U.S. refineries expand to meet stronger demand for diesel
Wayne Grayson | August 8, 2013
Shell Oil Deer Park Refinery

Shell Oil Company’s Deer Park refinery and petrochemical facility in Deer Park, Texas

After becoming a net exporter of petroleum just two years ago, the United States is now the world’s largest and is quickly becoming “refiner to the world,” thanks to growing interest in diesel coupled with shrinking demand for gasoline, according to a report from NBC News.

“Any companies with refining assets on the Gulf Coast are expanding their export terminals,” Fadel Gheit, senior energy analyst at Oppenheimer, told NBC.

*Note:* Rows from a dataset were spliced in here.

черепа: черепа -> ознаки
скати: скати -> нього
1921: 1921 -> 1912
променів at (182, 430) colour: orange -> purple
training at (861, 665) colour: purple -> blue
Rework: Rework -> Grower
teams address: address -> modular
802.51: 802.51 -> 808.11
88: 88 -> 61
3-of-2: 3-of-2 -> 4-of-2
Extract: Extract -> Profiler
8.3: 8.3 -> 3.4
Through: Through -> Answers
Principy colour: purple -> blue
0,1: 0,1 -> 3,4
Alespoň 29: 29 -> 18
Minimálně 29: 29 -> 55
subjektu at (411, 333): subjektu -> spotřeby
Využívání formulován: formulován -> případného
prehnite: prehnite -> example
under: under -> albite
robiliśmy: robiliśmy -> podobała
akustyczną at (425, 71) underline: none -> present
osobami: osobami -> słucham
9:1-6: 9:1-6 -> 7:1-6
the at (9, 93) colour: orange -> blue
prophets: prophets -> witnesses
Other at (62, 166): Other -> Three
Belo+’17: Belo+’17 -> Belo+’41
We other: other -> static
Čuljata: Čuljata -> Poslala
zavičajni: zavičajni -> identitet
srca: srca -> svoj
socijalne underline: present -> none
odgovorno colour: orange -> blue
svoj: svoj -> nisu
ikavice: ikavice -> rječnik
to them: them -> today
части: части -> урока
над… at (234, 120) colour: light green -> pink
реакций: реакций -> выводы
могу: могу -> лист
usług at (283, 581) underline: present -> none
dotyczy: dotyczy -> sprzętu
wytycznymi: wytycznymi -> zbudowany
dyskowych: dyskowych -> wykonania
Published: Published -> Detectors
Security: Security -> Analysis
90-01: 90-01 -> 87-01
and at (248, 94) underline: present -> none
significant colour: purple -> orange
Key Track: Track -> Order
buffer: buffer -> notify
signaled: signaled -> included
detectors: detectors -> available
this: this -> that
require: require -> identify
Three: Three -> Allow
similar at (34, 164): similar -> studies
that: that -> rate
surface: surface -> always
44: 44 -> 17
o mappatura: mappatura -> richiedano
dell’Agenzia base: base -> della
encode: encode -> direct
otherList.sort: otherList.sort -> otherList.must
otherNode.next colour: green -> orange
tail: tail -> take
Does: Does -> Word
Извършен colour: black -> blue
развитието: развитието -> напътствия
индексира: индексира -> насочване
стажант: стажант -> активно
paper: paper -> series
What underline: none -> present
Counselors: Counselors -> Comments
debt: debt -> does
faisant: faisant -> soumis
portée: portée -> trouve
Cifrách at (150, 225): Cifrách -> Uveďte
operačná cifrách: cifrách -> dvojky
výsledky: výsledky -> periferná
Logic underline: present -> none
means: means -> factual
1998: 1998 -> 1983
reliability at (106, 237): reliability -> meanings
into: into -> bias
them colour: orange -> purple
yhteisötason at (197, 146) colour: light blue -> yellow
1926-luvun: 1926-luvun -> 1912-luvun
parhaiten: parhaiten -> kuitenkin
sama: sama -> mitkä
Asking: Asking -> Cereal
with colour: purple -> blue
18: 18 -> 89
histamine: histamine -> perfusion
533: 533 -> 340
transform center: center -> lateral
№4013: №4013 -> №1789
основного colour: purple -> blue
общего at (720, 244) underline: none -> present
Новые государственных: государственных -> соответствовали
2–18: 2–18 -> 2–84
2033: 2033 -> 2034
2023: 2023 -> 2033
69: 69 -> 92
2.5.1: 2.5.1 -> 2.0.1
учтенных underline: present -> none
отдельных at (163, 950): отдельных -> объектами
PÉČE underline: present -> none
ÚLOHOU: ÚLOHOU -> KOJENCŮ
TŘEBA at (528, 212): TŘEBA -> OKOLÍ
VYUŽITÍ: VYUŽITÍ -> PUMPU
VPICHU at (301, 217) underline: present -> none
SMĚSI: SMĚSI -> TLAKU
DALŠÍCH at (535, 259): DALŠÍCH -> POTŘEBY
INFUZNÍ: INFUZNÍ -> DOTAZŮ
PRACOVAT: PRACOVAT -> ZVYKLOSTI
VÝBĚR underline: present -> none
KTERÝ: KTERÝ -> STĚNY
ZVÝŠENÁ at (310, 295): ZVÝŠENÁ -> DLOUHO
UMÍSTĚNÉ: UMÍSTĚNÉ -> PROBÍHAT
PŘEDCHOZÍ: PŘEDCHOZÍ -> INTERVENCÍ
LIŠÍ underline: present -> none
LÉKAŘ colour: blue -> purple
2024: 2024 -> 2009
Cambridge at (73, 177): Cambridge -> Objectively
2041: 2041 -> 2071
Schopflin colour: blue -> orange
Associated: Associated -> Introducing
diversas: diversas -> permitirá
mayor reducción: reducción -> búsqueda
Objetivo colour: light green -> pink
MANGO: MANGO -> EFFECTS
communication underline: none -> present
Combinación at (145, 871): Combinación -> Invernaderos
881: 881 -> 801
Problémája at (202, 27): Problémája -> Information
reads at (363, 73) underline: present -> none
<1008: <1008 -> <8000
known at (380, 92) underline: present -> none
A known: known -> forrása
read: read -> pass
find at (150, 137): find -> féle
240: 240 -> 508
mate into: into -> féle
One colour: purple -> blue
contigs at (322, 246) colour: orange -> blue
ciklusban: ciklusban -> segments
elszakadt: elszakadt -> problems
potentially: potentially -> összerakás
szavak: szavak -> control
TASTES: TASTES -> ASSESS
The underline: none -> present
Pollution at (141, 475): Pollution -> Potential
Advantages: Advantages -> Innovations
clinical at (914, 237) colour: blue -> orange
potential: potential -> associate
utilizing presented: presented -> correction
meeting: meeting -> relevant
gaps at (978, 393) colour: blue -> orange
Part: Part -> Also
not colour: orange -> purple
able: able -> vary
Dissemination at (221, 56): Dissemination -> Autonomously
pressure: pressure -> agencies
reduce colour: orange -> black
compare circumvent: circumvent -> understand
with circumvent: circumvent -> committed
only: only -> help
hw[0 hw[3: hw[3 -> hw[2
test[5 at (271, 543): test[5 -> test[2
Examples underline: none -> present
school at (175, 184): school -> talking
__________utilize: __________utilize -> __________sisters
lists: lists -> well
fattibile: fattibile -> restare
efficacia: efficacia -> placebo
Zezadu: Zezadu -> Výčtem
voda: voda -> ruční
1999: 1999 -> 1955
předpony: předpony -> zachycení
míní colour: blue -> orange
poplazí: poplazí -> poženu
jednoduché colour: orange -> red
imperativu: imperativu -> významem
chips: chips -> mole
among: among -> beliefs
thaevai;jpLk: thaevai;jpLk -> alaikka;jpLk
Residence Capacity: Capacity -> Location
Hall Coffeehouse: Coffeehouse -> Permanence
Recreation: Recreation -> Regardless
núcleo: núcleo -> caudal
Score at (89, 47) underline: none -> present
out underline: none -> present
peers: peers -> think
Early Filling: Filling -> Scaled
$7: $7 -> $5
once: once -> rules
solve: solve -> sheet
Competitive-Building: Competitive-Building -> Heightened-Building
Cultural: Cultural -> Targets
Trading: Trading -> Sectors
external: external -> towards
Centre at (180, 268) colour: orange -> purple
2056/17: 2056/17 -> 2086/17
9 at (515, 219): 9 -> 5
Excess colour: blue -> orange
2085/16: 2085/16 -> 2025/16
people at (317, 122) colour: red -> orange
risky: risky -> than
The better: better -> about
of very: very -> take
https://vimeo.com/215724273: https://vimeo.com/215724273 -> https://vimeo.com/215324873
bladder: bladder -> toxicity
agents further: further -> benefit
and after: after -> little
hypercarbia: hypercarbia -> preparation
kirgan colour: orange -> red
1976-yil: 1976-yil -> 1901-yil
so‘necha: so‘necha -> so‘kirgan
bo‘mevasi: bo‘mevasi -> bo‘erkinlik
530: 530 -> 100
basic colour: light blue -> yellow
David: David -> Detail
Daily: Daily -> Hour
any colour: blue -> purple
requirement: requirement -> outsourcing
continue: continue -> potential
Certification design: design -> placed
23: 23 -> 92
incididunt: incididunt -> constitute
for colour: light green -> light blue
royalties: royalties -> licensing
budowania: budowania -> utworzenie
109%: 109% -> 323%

Diesel is a better deal for U.S. refineries than gasoline in two very big ways: the margins are much higher and demand is growing at twice the rate. Diesel is used much more widely outside of the U.S. (though demand for the fuel is growing here as well), while gasoline demand is dropping here as drivers opt for more fuel efficient vehicles.

The U.S. exported 1 million barrels a day of diesel fuel for the week ended Aug. 2, according to NBC. That’s up from the 840,000 barrels a week earlier this summer.

In March, ExxonMobil released a forecast that expects diesel to overtake gasoline as the top transportation fuel by 2020.